Extreme event attribution
We examine extreme weather events to identify the proportion of economic losses that can be attributed to human-induced climate change.
We partner with international attribution scientists and economics of disaster scientists to study the cost of climate change.
Extreme event attribution defined
When extreme weather events occur, the question often arises whether the event is due to climate change. Extreme event attribution tries to answer this question.
Extreme event attribution is a relatively new field in climate science. It sits at the intersection of statistics, atmospheric physics, and geography. It aims to describe how much the probability of an event, like a drought or flood, depends on climate change.
The costs of climate change
Events like droughts, floods, and storms cause untold damage. The climate crisis is changing the frequency of these events, and they are becoming more damaging. But how can we quantify the role and impact of climate change in these events?

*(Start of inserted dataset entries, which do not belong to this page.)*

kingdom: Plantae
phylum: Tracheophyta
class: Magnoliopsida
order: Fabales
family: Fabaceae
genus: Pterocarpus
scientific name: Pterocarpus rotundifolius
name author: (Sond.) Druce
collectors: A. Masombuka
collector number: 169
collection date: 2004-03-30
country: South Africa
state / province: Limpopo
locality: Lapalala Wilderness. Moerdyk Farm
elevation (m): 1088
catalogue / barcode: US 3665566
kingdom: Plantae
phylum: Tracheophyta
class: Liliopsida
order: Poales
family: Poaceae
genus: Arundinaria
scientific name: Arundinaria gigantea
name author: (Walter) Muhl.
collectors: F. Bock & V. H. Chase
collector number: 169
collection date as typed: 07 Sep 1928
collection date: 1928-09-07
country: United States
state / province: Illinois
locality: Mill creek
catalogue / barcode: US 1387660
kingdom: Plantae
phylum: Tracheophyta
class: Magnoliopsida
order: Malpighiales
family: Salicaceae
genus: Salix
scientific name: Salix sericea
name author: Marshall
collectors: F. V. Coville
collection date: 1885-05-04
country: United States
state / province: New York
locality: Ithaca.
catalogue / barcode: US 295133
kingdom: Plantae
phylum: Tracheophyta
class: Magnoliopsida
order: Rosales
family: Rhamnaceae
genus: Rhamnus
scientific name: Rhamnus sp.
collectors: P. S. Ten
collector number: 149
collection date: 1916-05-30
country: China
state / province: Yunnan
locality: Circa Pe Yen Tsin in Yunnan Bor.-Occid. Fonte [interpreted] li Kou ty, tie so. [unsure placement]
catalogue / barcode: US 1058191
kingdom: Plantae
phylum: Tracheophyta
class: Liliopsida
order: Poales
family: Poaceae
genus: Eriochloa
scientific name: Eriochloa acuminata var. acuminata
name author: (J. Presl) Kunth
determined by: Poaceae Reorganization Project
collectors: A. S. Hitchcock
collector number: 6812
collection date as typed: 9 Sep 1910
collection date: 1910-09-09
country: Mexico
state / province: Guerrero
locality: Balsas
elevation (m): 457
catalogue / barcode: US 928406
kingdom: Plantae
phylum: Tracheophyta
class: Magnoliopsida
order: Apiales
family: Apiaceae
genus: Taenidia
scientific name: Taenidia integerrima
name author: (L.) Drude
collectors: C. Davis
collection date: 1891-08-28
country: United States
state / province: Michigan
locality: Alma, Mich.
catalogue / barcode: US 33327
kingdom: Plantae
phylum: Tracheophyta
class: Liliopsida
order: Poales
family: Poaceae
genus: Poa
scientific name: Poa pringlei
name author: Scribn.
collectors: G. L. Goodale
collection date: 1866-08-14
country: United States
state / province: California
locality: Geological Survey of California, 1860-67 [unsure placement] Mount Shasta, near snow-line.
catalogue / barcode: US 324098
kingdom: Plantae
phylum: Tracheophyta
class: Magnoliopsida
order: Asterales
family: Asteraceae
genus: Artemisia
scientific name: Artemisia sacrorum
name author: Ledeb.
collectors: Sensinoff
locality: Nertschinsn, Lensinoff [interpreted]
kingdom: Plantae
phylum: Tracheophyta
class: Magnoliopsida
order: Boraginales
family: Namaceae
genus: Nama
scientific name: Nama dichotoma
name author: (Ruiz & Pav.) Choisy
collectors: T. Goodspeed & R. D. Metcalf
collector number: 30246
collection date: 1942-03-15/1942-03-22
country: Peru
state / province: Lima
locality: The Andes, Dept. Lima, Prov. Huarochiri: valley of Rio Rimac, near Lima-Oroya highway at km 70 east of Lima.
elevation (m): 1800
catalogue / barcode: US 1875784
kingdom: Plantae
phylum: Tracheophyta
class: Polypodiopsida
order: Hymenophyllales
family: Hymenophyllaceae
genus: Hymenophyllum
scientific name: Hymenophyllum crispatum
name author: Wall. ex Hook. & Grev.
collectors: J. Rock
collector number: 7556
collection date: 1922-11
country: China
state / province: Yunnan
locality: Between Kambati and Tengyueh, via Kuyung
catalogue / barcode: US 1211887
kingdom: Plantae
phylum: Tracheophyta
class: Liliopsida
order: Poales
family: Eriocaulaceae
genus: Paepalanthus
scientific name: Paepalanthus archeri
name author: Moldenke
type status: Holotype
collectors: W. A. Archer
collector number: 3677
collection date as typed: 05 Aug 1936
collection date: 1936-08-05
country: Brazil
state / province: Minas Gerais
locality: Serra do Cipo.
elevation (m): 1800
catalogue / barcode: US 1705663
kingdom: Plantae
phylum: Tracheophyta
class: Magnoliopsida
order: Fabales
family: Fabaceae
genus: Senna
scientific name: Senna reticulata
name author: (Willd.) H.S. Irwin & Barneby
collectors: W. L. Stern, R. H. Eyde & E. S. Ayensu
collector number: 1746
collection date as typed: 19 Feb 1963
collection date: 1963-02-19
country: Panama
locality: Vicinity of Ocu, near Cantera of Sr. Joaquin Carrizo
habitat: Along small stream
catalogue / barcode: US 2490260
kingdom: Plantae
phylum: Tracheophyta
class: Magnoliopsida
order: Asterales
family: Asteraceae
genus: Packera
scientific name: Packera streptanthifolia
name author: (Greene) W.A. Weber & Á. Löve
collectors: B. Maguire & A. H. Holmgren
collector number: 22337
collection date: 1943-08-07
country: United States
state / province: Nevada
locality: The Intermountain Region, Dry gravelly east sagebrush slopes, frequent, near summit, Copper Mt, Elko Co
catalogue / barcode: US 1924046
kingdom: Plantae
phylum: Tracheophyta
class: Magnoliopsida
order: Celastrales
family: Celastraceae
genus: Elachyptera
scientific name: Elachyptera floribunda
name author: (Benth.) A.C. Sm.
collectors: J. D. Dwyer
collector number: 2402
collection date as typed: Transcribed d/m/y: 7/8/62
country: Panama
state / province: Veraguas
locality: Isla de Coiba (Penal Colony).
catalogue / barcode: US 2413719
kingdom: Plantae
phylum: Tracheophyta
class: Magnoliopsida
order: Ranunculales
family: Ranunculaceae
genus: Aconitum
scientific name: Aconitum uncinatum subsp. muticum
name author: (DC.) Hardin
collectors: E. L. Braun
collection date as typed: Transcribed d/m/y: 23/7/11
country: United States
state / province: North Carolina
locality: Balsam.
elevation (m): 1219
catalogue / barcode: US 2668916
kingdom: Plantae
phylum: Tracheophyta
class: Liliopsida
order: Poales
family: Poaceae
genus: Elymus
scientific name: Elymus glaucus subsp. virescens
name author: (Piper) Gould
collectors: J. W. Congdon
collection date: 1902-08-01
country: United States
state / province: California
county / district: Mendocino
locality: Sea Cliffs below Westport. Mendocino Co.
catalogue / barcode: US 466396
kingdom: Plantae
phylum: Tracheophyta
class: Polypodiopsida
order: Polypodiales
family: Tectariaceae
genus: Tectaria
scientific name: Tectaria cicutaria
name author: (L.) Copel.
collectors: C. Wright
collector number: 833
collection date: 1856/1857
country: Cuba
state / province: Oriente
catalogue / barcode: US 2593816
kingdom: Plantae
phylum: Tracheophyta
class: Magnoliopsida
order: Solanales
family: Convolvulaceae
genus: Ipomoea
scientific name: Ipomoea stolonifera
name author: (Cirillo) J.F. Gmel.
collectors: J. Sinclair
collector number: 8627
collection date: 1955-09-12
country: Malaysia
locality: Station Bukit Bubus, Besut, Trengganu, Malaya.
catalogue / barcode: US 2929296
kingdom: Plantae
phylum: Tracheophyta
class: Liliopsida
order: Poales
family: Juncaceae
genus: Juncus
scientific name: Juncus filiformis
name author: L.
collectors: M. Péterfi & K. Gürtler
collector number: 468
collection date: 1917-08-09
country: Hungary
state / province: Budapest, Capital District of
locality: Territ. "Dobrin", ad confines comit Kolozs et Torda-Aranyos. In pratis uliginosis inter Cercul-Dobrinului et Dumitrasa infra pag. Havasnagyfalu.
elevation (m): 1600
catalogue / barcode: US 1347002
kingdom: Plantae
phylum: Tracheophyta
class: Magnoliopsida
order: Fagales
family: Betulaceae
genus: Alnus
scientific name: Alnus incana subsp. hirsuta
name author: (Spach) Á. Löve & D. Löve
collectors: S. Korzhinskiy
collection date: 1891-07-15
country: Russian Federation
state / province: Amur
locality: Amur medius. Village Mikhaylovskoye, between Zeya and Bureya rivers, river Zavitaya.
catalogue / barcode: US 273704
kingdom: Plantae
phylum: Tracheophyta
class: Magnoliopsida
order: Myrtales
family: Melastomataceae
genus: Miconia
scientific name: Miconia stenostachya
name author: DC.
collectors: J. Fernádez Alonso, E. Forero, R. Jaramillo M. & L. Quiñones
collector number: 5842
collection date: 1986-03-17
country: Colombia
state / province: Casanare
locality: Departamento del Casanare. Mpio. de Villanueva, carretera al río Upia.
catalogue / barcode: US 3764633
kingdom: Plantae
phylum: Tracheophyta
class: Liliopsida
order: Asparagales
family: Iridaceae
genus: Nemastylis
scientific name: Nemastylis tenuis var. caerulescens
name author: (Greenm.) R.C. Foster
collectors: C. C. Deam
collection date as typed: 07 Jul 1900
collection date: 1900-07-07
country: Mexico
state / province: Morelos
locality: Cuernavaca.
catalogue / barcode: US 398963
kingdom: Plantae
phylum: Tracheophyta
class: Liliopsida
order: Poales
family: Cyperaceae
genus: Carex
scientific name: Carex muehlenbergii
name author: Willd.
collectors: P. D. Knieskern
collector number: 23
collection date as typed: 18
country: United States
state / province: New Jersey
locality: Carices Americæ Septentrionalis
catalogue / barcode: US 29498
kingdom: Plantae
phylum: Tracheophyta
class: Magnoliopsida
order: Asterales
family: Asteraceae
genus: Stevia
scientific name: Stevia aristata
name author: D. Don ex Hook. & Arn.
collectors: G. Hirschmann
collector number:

It is in fact possible to calculate the current economic costs attributable to climate change through extreme weather events. We do this by combining an economic assessment of damage from natural disasters with an atmospheric science assessment of the increased probability these events will occur.
Our research
One of our strands of research investigates the climate change cost of Hurricane Harvey—a Category 4 hurricane that struck Texas and the Caribbean in 2017, causing catastrophic flooding. In this project, we showed that these quantifications suggest that the mainstream economic estimates of the cost of climate change are most likely severely underestimated.
In another strand of research, we calculated a measure of the degree to which human-induced climate change affected the chance of a number of extreme events in New Zealand between 2007 and 2017. We combined these assessments with existing estimates of economic costs associated with these events to examine what fraction of the costs of these extreme events can be attributed to human influence on the climate.
Assessing probability
To determine whether the probability of extremes has increased, we start by comparing different types of long-time series data (for example, observations and climate models).
The second step involves determining the probability of the extreme event in the recent climate in the “normal” period and its probability in the past when the concentration of greenhouse gases (GHGs) was much lower. We use n model-based approaches to simulate and compare weather and climate phenomena with and without human-caused changes in GHGs.
For determining the probabilities, we use observational data, fit a Generalised Extreme Value Distribution (or other statistical distributions), and determine confidence intervals. This allows us to determine whether there are significant changes or trends in the occurrence of these extreme events.
Even if climate change is detected, for causal attribution, we need a link with a factor that is clearly influenced by increasing GHGs. The most obvious climate variable is temperature. Using a statistical approach, we factor in global warming by allowing the fit to the distribution to be a function of the global mean surface temperature (GMST). If there is a clear relation between the climate index under study and the GMST—and thus with the increase of GHGs—the probability of the climate index under study will have changed over time.